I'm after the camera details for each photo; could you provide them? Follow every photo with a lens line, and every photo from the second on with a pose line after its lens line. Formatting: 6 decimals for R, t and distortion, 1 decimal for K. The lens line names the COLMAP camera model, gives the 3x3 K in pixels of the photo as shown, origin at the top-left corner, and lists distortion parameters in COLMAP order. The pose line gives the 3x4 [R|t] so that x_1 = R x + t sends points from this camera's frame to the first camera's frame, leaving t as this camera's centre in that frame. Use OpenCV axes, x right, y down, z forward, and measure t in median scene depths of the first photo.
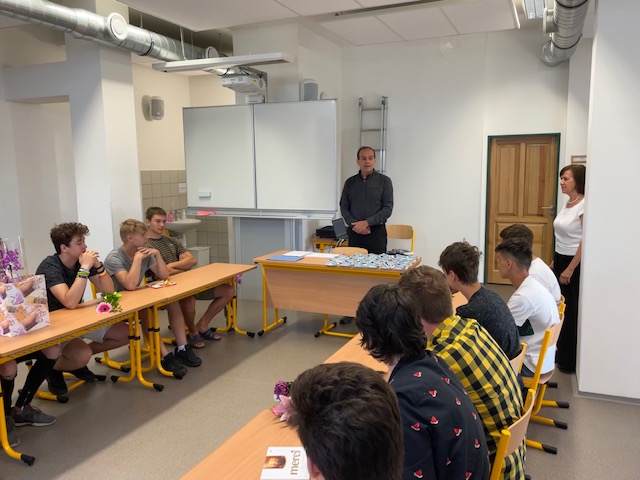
lens RADIAL K [[481.3, 0, 319.8], [0, 481.3, 235.2], [0, 0, 1]] dist [0.084131, -0.109471]
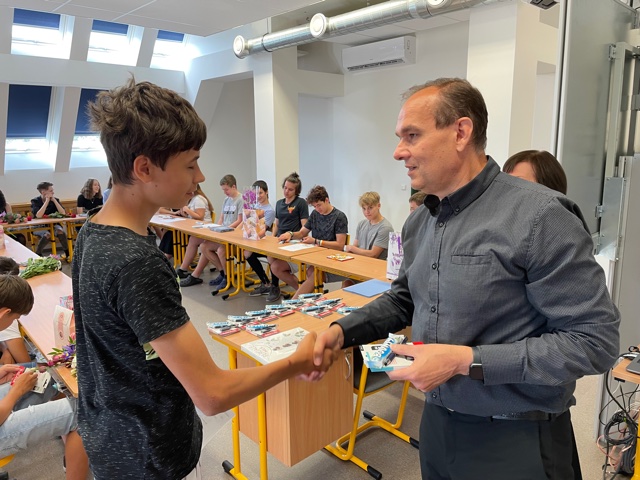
lens RADIAL K [[481.3, 0, 315.2], [0, 481.3, 229.1], [0, 0, 1]] dist [0.084131, -0.109471]
pose [[-0.349632, 0.174876, -0.920422, 0.532741], [-0.114738, 0.967038, 0.227317, -0.150536], [0.929835, 0.185085, -0.318042, 0.998019]]
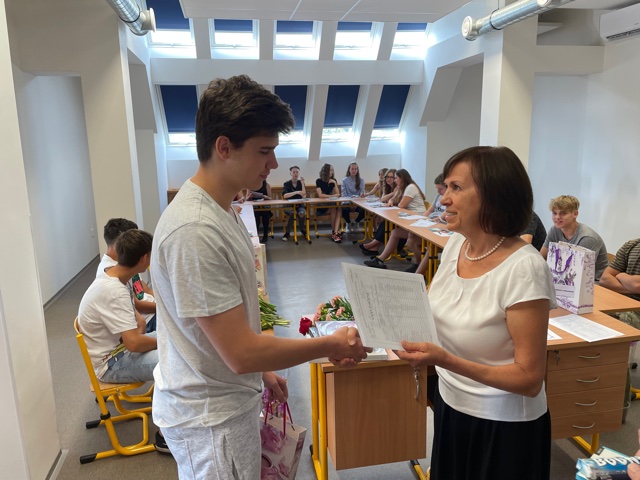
lens RADIAL K [[481.3, 0, 314.8], [0, 481.3, 229.2], [0, 0, 1]] dist [0.084131, -0.109471]
pose [[-0.796728, 0.137958, -0.588381, 0.420811], [-0.055576, 0.952744, 0.298646, -0.166847], [0.601778, 0.270639, -0.751411, 1.118856]]
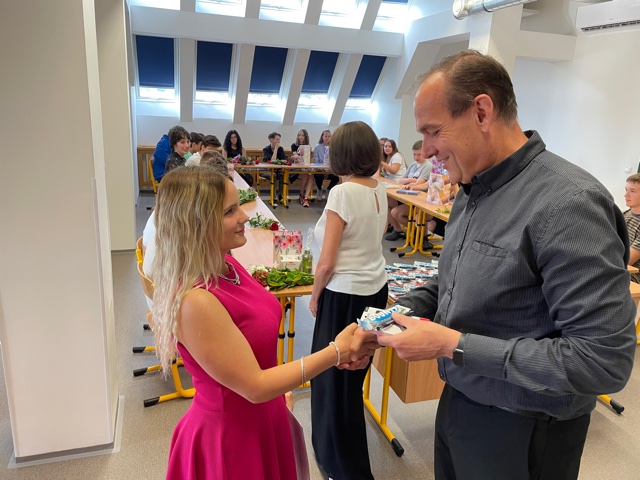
lens RADIAL K [[481.3, 0, 318.7], [0, 481.3, 228.5], [0, 0, 1]] dist [0.084131, -0.109471]
pose [[-0.713053, 0.150552, -0.684755, 0.541352], [-0.137484, 0.927685, 0.347129, -0.159399], [0.687498, 0.341665, -0.640790, 1.063670]]
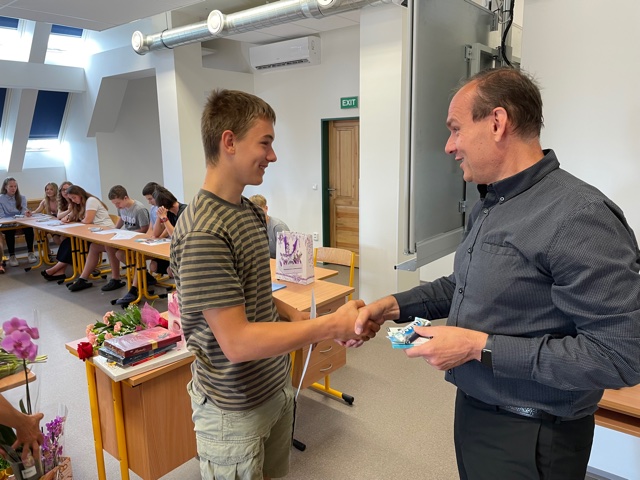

★ ★ ★ ★ ★

> [Requirement]
Rewrite the rows above, swapping "lens line" for "intrinsics line" everywhere it occurs and leaving everything else unchanged. Omit the pictures from your answer.

> [Response to the task]
I'm after the camera details for each photo; could you provide them? Follow every photo with a intrinsics line, and every photo from the second on with a pose line after its intrinsics line. Formatting: 6 decimals for R, t and distortion, 1 decimal for K. The intrinsics line names the COLMAP camera model, gives the 3x3 K in pixels of the photo as shown, origin at the top-left corner, and lists distortion parameters in COLMAP order. The pose line gives the 3x4 [R|t] so that x_1 = R x + t sends points from this camera's frame to the first camera's frame, leaving t as this camera's centre in that frame. Use OpenCV axes, x right, y down, z forward, and measure t in median scene depths of the first photo.
lens RADIAL K [[481.3, 0, 319.8], [0, 481.3, 235.2], [0, 0, 1]] dist [0.084131, -0.109471]
lens RADIAL K [[481.3, 0, 315.2], [0, 481.3, 229.1], [0, 0, 1]] dist [0.084131, -0.109471]
pose [[-0.349632, 0.174876, -0.920422, 0.532741], [-0.114738, 0.967038, 0.227317, -0.150536], [0.929835, 0.185085, -0.318042, 0.998019]]
lens RADIAL K [[481.3, 0, 314.8], [0, 481.3, 229.2], [0, 0, 1]] dist [0.084131, -0.109471]
pose [[-0.796728, 0.137958, -0.588381, 0.420811], [-0.055576, 0.952744, 0.298646, -0.166847], [0.601778, 0.270639, -0.751411, 1.118856]]
lens RADIAL K [[481.3, 0, 318.7], [0, 481.3, 228.5], [0, 0, 1]] dist [0.084131, -0.109471]
pose [[-0.713053, 0.150552, -0.684755, 0.541352], [-0.137484, 0.927685, 0.347129, -0.159399], [0.687498, 0.341665, -0.640790, 1.063670]]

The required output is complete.